-- start Records for the task --

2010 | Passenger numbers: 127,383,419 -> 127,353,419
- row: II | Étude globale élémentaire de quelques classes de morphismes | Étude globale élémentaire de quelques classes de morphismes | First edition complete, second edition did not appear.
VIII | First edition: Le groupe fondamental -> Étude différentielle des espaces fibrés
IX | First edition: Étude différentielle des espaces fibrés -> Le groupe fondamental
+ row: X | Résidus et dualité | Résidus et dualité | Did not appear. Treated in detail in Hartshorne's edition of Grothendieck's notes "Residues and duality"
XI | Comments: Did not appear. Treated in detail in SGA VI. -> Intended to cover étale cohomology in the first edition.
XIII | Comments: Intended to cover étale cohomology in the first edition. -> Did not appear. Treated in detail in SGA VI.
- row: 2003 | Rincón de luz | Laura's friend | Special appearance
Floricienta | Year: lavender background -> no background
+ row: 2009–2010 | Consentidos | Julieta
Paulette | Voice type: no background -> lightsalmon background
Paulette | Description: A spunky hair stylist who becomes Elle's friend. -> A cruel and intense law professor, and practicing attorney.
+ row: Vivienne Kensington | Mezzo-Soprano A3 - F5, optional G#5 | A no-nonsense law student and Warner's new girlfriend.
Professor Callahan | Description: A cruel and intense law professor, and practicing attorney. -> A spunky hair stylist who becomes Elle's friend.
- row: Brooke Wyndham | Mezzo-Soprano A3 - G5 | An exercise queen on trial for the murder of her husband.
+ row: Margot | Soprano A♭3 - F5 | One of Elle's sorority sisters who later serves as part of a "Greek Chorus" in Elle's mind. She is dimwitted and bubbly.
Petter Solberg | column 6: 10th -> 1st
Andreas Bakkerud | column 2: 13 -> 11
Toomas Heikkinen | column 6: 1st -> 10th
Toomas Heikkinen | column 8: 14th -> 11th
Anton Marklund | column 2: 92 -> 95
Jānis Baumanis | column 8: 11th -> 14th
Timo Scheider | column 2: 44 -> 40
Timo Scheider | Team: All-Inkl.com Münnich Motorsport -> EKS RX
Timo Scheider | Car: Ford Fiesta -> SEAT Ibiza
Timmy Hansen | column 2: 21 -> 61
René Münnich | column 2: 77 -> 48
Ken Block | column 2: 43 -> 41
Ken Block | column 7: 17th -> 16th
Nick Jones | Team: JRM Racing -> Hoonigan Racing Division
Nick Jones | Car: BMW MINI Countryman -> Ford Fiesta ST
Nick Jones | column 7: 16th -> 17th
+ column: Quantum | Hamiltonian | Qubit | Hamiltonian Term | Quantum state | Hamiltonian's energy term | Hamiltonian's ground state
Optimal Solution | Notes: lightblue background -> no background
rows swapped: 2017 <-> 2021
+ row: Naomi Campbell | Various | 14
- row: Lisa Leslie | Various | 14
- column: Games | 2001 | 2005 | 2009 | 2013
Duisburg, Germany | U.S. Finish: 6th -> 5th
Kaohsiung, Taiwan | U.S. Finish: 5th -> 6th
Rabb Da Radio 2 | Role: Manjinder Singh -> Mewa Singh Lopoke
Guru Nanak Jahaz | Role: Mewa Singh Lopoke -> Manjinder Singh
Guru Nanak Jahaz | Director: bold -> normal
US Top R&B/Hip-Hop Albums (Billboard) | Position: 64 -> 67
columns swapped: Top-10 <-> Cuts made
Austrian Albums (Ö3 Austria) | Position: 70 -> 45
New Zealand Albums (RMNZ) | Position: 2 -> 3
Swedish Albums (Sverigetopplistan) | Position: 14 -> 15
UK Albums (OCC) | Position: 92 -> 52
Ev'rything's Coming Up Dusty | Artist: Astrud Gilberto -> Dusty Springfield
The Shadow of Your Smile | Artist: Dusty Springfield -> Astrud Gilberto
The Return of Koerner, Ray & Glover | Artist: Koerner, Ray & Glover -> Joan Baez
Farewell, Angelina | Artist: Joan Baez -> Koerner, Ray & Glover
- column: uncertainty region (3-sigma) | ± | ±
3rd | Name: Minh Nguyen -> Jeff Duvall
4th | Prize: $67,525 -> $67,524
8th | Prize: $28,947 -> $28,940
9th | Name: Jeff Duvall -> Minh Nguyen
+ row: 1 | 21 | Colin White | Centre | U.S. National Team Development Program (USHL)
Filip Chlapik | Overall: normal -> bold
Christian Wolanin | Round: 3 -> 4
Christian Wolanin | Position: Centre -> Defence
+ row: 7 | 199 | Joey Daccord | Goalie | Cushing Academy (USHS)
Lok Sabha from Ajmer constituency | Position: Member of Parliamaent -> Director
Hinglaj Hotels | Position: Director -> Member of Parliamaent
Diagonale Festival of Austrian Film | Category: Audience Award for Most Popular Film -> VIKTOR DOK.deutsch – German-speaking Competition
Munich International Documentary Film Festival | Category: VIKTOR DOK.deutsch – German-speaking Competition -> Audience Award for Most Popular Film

-- end Records for the task --

Exercise aim —
Which lines in the entries above contain the string "Dusty"? Pull out each of those lines in full.

Correct result —
Ev'rything's Coming Up Dusty | Artist: Astrud Gilberto -> Dusty Springfield
The Shadow of Your Smile | Artist: Dusty Springfield -> Astrud Gilberto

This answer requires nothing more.